From these tables and figures, we can conclude that the numerical results using PIM correspond to the actual characteristics of the ice salinity and temperature distributions and approach the field data better than those using Eicken’s and THESCI’s parameters. The parameter identification method is effective when field data are spare and unsatisfactory due to the difficulties associated with fieldwork, especially during the polar winter. Thus the mean salinity function can be applied and our method is valid, and the method can help in interpreting field data and can be used to overcome data gaps.

5. Conclusions and Further Work

In this paper, we aim to provide a new method to estimate the salinity of sea ice neglecting the influence of snow and ocean on ice. We have gotten the parameter values describing the salinity and operated another numerical simulation during different measurement periods. Compared with the results of Eicken’s and THESCI’s, the numerical results of the new method indicate that not only the method is valid, but also our model with the optimal parameters can be used, for example, to overcome data gaps.

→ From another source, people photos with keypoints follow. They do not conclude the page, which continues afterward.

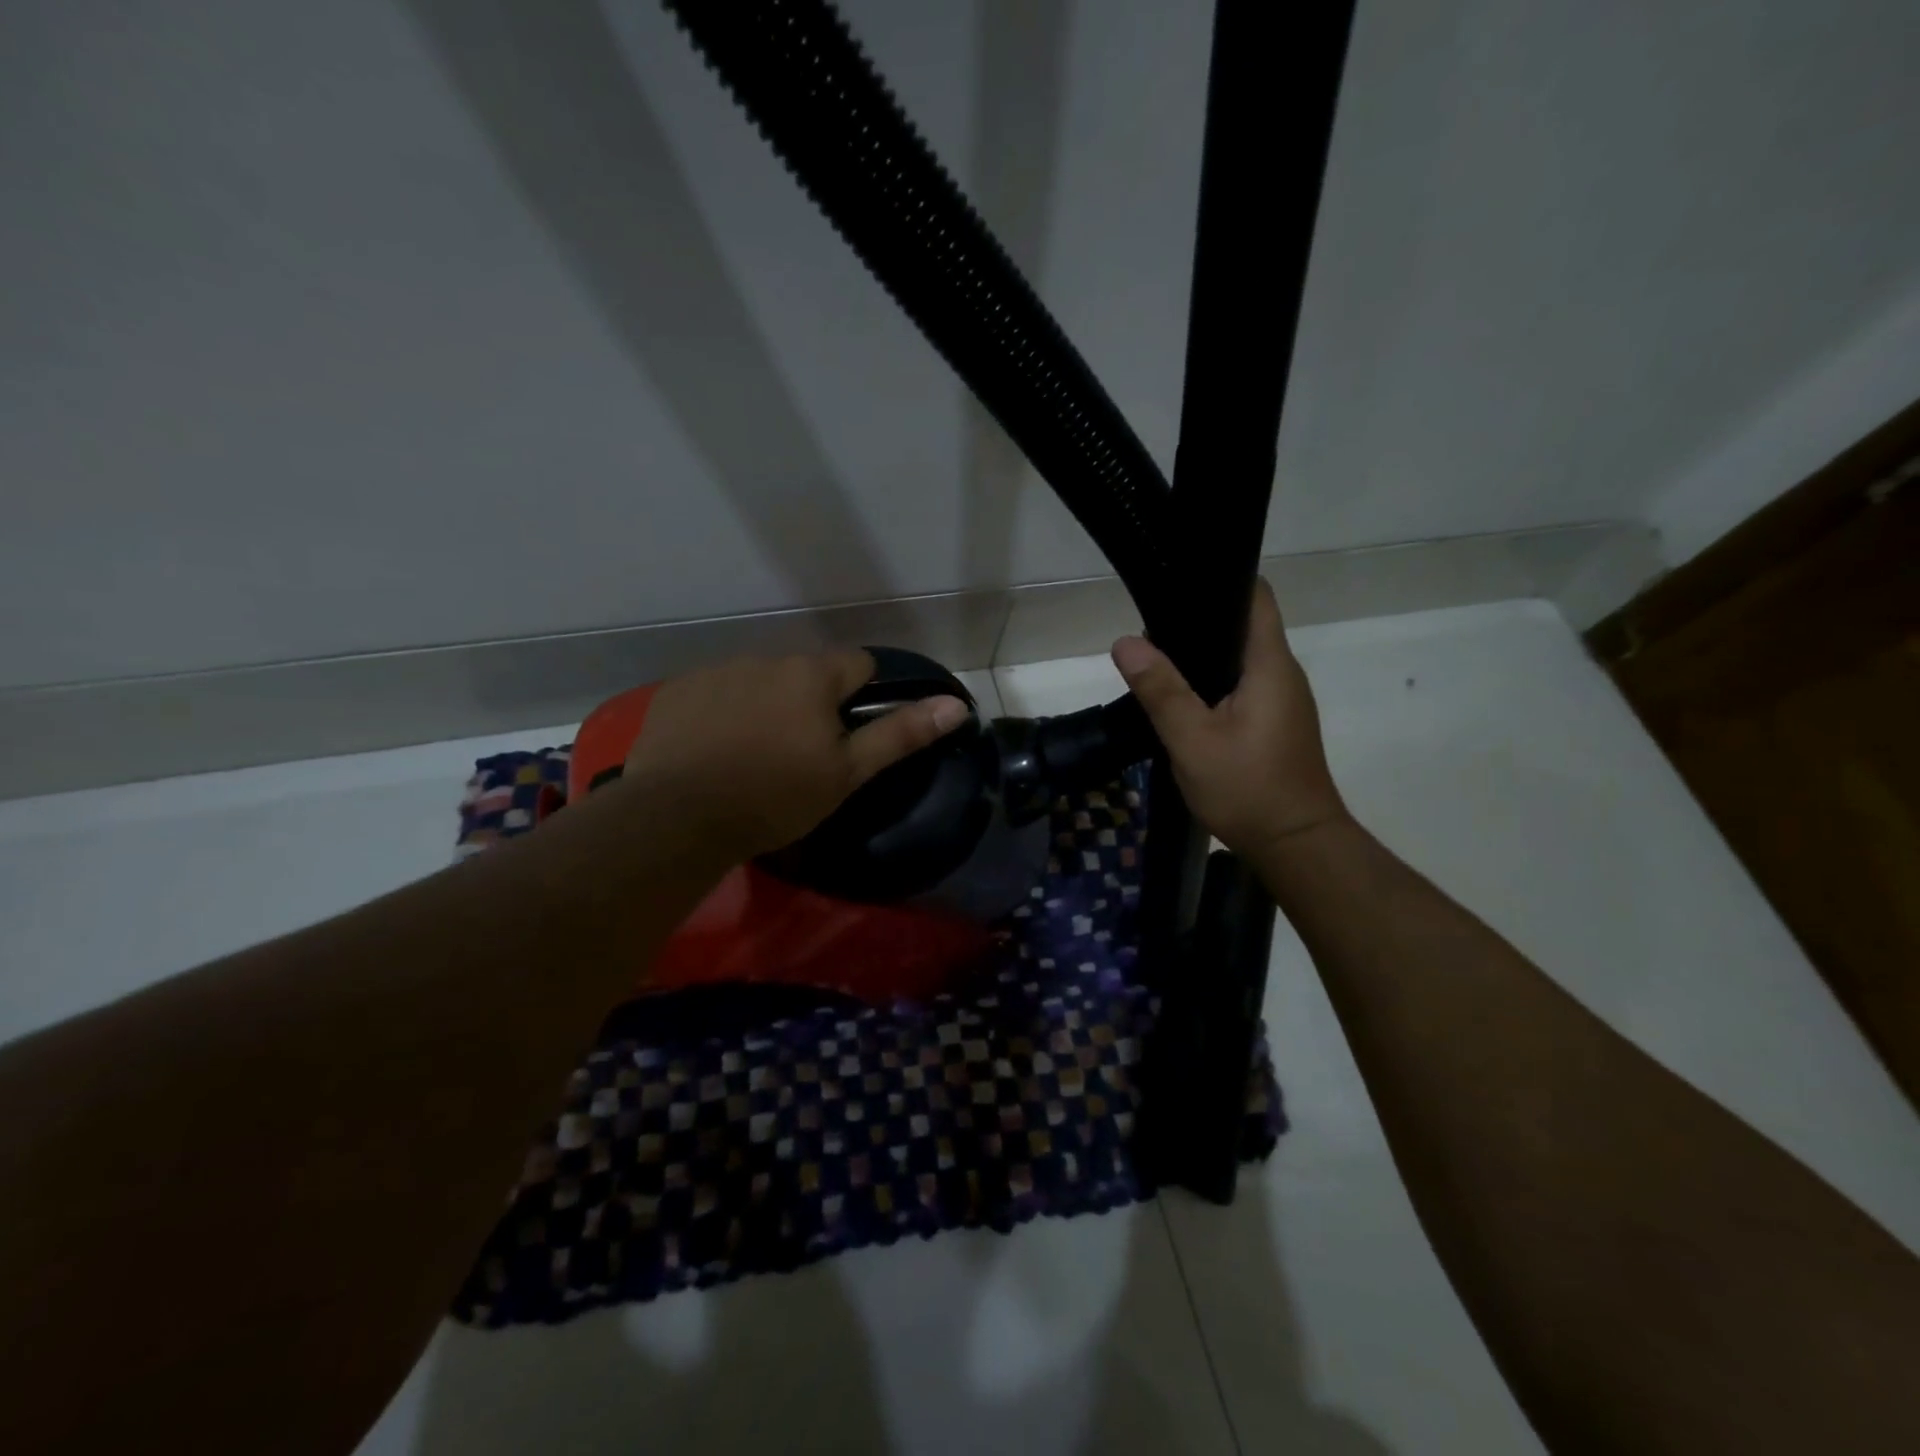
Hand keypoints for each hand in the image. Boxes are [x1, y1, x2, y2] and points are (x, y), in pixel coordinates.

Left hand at [621, 649, 971, 863]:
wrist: (679, 817)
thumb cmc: (776, 797)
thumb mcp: (847, 773)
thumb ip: (901, 734)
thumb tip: (956, 705)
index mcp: (812, 675)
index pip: (858, 664)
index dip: (862, 695)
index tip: (848, 733)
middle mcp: (766, 658)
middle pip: (804, 673)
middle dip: (809, 701)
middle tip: (799, 753)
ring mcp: (717, 670)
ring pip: (758, 681)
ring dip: (764, 704)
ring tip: (751, 754)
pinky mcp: (677, 690)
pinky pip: (714, 692)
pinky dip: (720, 711)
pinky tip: (711, 750)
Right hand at [1111, 579, 1349, 861]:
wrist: (1295, 846)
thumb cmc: (1248, 788)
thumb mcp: (1192, 740)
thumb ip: (1160, 690)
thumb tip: (1125, 642)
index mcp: (1270, 665)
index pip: (1256, 597)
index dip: (1223, 578)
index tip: (1180, 579)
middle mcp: (1282, 673)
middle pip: (1244, 625)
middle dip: (1200, 619)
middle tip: (1151, 623)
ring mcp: (1282, 699)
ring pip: (1240, 659)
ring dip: (1203, 655)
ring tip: (1157, 656)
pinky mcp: (1274, 722)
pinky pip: (1241, 685)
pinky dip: (1212, 682)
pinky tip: (1181, 697)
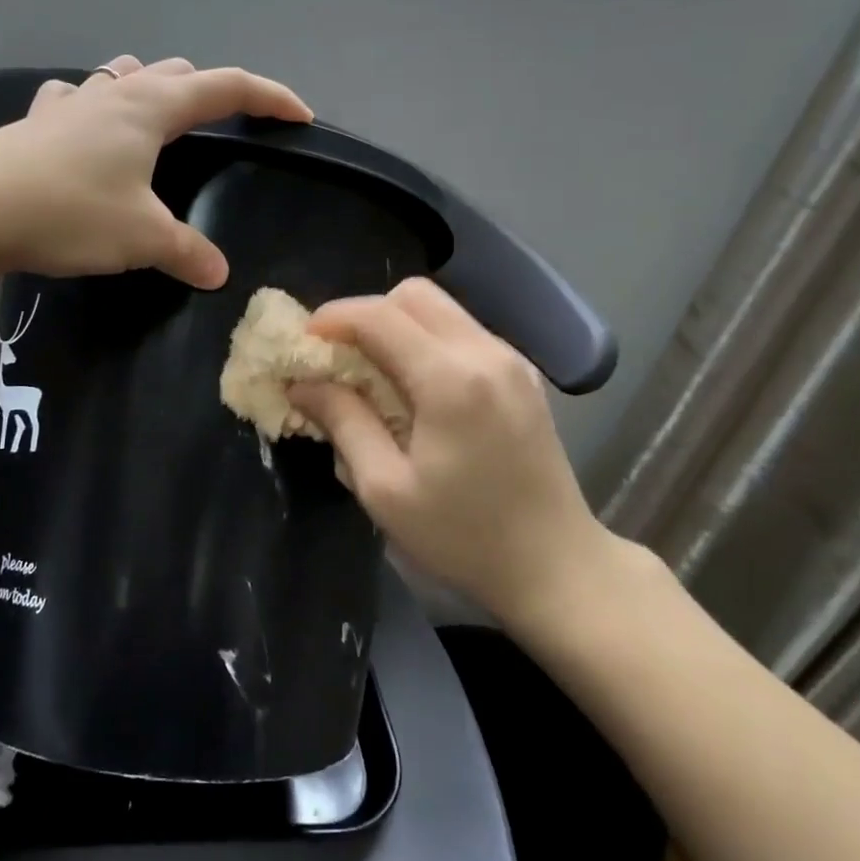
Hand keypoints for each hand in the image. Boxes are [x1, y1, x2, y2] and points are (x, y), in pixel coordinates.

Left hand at [0, 56, 311, 288]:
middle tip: (228, 124)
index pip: (227, 87)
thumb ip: (186, 252)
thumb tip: (219, 275)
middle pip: (177, 74)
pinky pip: (76, 101)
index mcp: (151, 108)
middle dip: (211, 92)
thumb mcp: (140, 238)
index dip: (269, 98)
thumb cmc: (68, 212)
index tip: (300, 115)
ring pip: (124, 77)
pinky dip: (95, 108)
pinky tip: (86, 129)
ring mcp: (69, 104)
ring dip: (152, 88)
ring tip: (161, 116)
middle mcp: (113, 94)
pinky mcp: (34, 123)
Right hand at [286, 279, 614, 627]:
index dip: (333, 318)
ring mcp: (511, 360)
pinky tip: (413, 387)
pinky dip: (425, 341)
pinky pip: (462, 333)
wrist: (556, 565)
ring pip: (440, 309)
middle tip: (337, 356)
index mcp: (451, 380)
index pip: (380, 315)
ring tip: (370, 372)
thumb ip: (343, 422)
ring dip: (396, 326)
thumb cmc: (464, 537)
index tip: (303, 342)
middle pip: (413, 295)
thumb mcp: (385, 489)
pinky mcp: (523, 376)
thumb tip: (303, 383)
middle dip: (365, 314)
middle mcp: (486, 353)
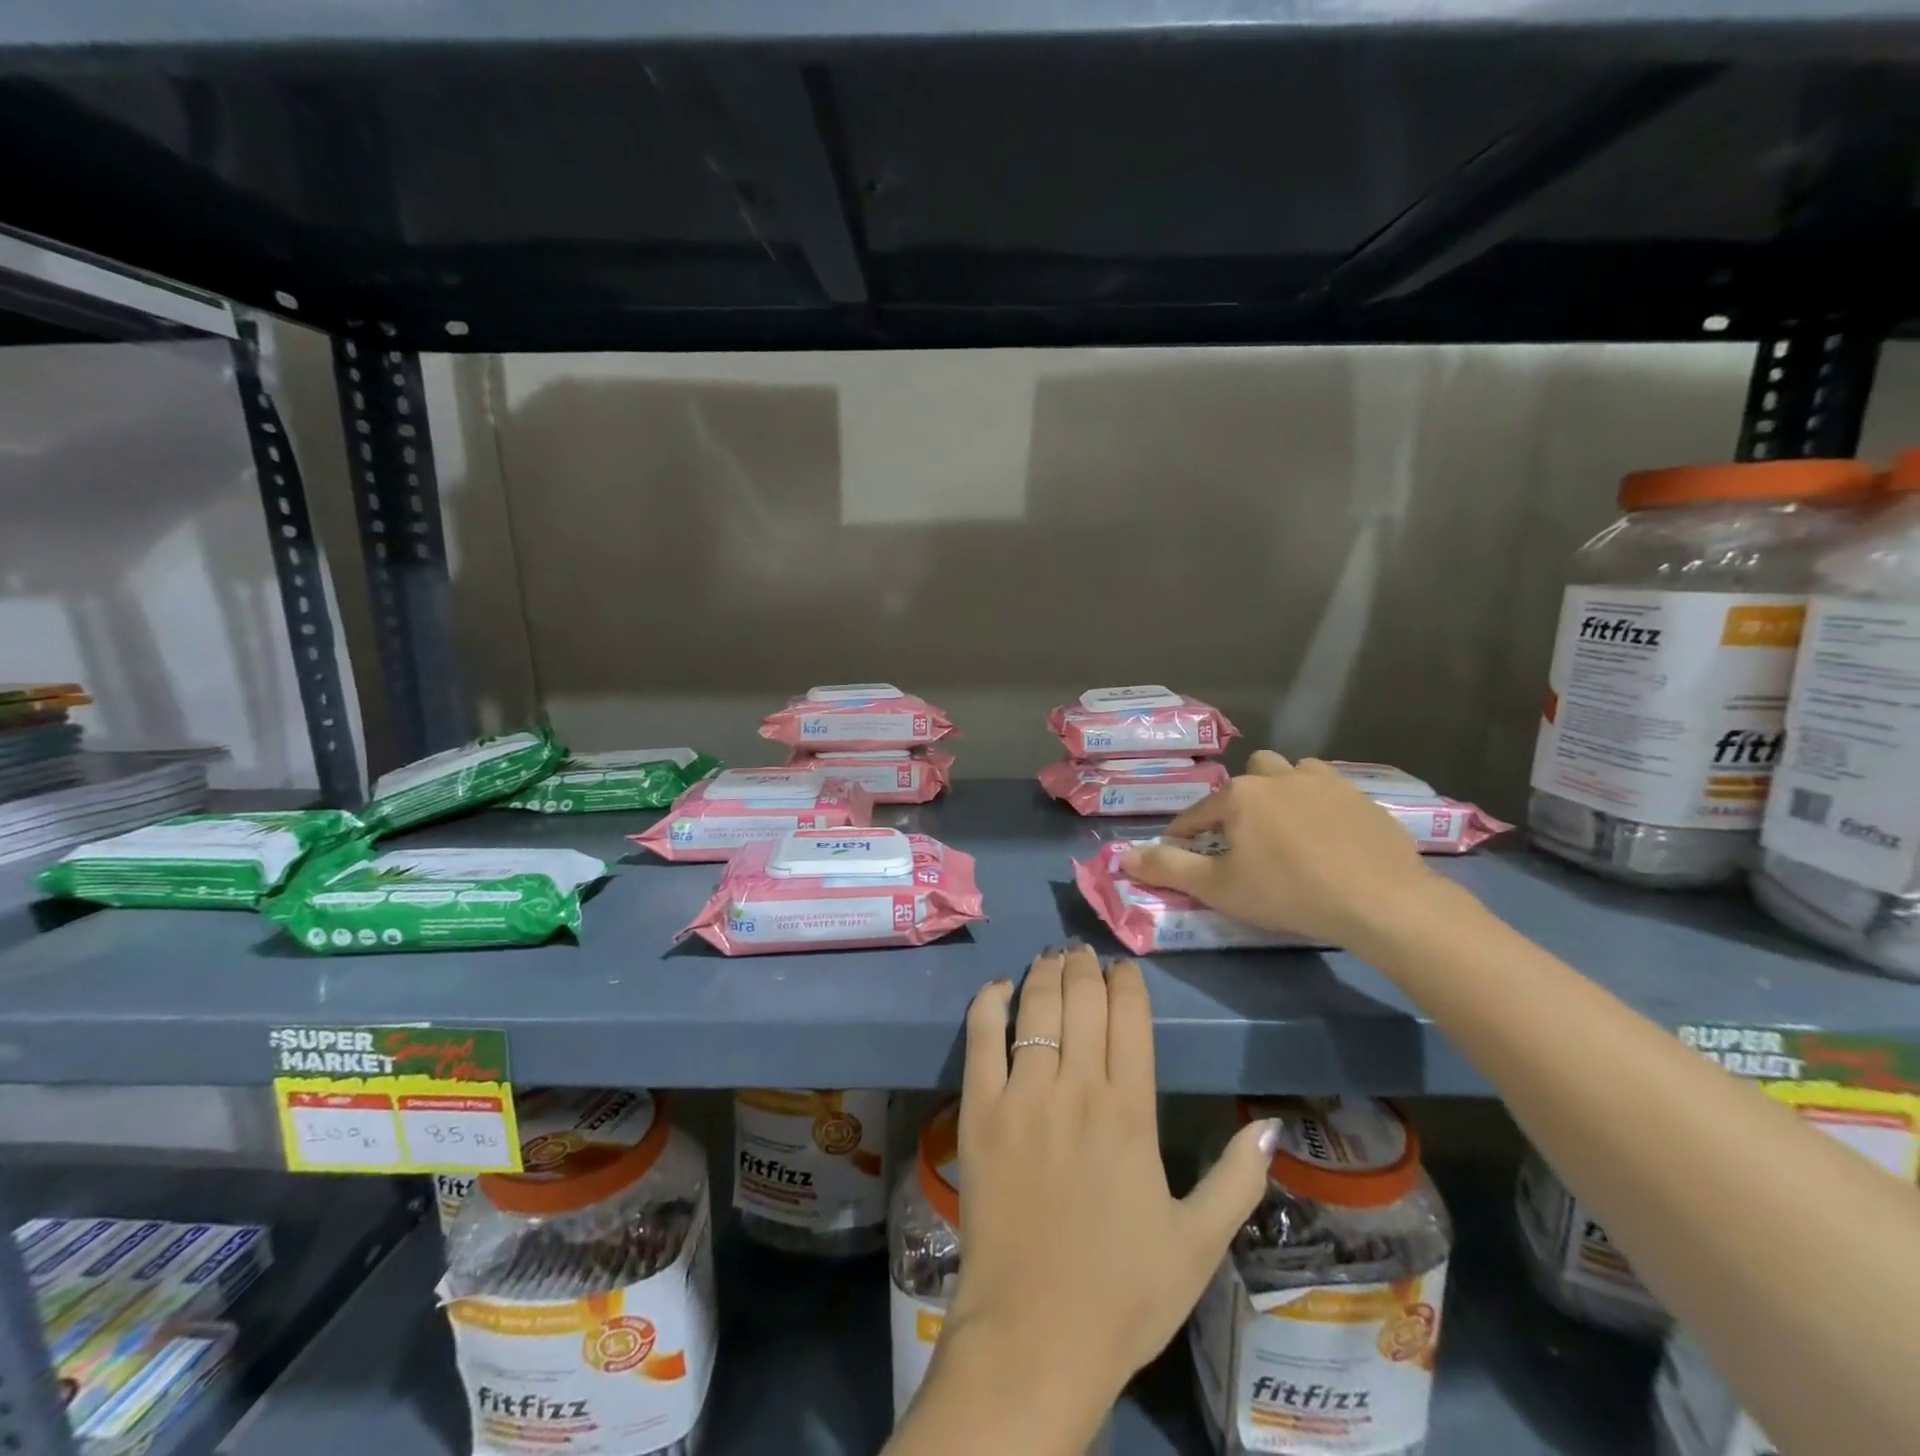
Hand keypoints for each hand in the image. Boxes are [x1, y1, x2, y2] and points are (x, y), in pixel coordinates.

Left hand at [934, 946, 1277, 1436]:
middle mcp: (1076, 1088)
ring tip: (1051, 956)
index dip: (1126, 982)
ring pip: (1035, 1008)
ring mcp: (1023, 1096)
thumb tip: (1272, 1125)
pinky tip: (998, 987)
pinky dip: (989, 1003)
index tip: (1123, 966)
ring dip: (1044, 973)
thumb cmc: (1124, 1292)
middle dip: (1083, 966)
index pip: (1129, 1018)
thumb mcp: (1198, 1243)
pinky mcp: (980, 1111)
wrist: (1036, 1335)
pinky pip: (982, 1039)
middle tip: (1082, 951)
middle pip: (1080, 1001)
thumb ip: (1237, 1180)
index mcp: (1130, 1112)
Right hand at [1121, 751, 1443, 949]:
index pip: (1197, 813)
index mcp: (1239, 795)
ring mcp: (1324, 781)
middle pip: (1249, 776)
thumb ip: (1168, 869)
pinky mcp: (1361, 796)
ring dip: (1282, 793)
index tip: (1182, 855)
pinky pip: (1329, 790)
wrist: (1381, 900)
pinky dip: (1320, 805)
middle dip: (1240, 802)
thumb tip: (1125, 857)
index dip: (1185, 836)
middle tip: (1246, 840)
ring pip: (1291, 774)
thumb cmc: (1288, 892)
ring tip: (1287, 830)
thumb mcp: (1219, 888)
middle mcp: (1278, 776)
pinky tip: (1328, 836)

However, currently the impact of snow on sea ice, of the oceanic heat flux, and of radiation penetrating through snow on top of the sea ice is not included in our mathematical framework. Additionally, we do not account for the impact of brine moving within sea ice on the temperature field. These limitations will be the subject of the future work.

Conflict of Interests

The authors declare that there is no conflict of interests regarding the publication of this paper.

Acknowledgments

This work was supported by the National Natural Science Foundation of China under Grant nos. 11101262, 11171050, and U1232112, Dalian University of Technology Special Fund under Grant no. DUTTX2011106, Key Disciplines of Shanghai Municipality under Grant no. S30104, and a grant of “The First-Class Discipline of Universities in Shanghai.” The authors are grateful to all the 2006 winter-over crews at Zhongshan Station in the 22nd CHINARE for their field work support.